▶ _Reading text_:
Some of these things are exciting – I cannot wait to see what you do with your time and I don’t really care what it is as long as you’re in it, as long as you are doing what brings you life, what fills you and drains you and keeps you going. I have some preferences, but I’ll do my best not to put them on you. It would kill all the joy of it if I thought you didn’t get to find your own fire to dance around.
Some of them are the Hope-Nots. I don’t ever want to see you suffer, but I swear to everything sacred I’ll be with you when you do. No matter why. The things I want the least are the things you might bring upon yourself. Some of the worst things that can happen to a person are the consequences of their own actions. I trust your wisdom so much, but I’m also aware that I have the high calling of helping you learn how to wield it and that’s what gets me praying you’ll be okay.
But there are a few things in another category. Some things that wouldn’t change the Us in this, but that might mean harder things for you and only because you’re doing your best to do what I hope I teach you to do: be You.
Like if you’re gay.
Or if you get pregnant unexpectedly.
Or if you convert to some religion.
Or if you decide you can’t believe in any God at all.
Listen, I grew up in a culture that wouldn’t tolerate any of that – a culture, but not a people. You come from long roots of Love, kids. And my religion taught me plenty, but my Momma taught me Love Covers All. Your Grandad says there’s nothing nowhere never that could make him love us less. I had a babysitter who filled my head with all kinds of Good Stuff about God being a friend and never leaving us and the songs I sang in Sunday School were about how precious everybody is to Jesus.

▶ _Requirement A_: Print the passage from "But there are" to "God at all.".
The listing that follows is unrelated to the passage.

▶ _Data under study_:
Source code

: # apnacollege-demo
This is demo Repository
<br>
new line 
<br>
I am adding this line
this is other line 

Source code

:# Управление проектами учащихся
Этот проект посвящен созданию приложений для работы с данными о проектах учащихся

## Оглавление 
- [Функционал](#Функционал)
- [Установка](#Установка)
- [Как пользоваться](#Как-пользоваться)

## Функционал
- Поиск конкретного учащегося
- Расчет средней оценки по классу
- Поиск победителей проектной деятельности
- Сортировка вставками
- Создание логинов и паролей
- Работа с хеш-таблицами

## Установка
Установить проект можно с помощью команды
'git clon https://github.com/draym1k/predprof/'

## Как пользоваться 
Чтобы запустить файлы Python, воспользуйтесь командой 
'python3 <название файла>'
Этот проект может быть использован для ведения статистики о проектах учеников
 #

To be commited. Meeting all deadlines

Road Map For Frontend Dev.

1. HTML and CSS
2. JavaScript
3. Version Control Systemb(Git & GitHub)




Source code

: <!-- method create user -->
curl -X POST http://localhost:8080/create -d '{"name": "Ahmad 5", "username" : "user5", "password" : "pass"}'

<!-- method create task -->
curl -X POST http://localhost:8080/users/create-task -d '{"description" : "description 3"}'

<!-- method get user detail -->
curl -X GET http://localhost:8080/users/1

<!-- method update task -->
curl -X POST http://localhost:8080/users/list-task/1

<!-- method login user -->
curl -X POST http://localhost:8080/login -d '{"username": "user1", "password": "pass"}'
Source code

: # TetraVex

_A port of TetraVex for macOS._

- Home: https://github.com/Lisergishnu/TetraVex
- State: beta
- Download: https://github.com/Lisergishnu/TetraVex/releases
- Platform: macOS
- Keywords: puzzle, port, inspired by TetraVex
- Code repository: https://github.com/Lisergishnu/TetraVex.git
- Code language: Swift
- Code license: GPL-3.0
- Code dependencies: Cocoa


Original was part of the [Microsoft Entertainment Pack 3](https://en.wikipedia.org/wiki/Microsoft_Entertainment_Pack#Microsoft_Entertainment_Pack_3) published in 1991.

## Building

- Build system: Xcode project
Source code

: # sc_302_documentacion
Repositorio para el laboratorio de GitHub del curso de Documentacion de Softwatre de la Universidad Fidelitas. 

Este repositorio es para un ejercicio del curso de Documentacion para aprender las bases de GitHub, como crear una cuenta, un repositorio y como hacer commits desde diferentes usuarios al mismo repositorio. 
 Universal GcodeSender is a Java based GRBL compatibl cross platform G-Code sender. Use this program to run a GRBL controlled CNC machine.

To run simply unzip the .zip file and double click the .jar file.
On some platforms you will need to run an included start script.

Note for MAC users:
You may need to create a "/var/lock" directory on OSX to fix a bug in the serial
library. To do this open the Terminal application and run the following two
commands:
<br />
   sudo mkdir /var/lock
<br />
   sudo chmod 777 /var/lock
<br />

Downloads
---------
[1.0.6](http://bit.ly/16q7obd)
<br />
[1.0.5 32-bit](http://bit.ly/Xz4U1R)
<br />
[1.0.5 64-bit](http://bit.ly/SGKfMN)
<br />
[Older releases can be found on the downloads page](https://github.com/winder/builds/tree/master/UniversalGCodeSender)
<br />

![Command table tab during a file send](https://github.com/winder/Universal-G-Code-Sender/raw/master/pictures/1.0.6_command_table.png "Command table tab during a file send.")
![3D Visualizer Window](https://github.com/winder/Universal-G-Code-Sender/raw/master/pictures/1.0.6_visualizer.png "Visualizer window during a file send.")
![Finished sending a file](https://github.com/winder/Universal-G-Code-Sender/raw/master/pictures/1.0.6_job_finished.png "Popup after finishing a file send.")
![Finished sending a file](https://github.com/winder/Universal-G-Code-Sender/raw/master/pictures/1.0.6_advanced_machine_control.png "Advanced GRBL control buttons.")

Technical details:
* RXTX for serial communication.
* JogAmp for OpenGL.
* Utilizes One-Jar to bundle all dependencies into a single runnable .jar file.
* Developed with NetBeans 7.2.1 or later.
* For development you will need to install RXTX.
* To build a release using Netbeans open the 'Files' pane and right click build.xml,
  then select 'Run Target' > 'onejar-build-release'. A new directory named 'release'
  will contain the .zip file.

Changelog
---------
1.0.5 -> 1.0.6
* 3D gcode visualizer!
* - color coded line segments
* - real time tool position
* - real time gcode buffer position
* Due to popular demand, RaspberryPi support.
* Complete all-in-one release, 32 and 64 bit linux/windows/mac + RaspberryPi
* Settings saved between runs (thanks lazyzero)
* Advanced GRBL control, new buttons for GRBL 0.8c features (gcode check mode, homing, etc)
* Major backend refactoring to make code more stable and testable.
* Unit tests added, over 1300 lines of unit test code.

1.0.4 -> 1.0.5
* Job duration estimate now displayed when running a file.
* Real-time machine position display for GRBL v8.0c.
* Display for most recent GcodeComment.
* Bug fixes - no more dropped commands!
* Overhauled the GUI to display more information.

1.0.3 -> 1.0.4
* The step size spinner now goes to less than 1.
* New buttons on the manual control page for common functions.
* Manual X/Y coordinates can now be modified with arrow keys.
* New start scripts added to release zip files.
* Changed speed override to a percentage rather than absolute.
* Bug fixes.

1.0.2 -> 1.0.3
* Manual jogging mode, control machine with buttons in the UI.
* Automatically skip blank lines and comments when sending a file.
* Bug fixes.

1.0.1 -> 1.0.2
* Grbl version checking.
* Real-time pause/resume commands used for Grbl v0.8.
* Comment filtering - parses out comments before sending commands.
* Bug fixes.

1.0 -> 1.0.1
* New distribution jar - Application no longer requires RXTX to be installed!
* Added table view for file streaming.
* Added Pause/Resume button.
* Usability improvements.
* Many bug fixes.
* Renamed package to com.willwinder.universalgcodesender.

▶ _Requirement B_: Output the lines of the listing from the one containing "1.0.2 -> 1.0.3" through the end of the listing.

▶ _Task output A_:
But there are a few things in another category. Some things that wouldn’t change the Us in this, but that might mean harder things for you and only because you’re doing your best to do what I hope I teach you to do: be You.
Like if you’re gay.
Or if you get pregnant unexpectedly.
Or if you convert to some religion.
Or if you decide you can’t believe in any God at all.

▶ _Task output B_:
1.0.2 -> 1.0.3
* Manual jogging mode, control machine with buttons in the UI.
* Automatically skip blank lines and comments when sending a file.
* Bug fixes.

1.0.1 -> 1.0.2
* Grbl version checking.
* Real-time pause/resume commands used for Grbl v0.8.
* Comment filtering - parses out comments before sending commands.
* Bug fixes.

1.0 -> 1.0.1
* New distribution jar - Application no longer requires RXTX to be installed!
* Added table view for file streaming.
* Added Pause/Resume button.
* Usability improvements.
* Many bug fixes.
* Renamed package to com.willwinder.universalgcodesender.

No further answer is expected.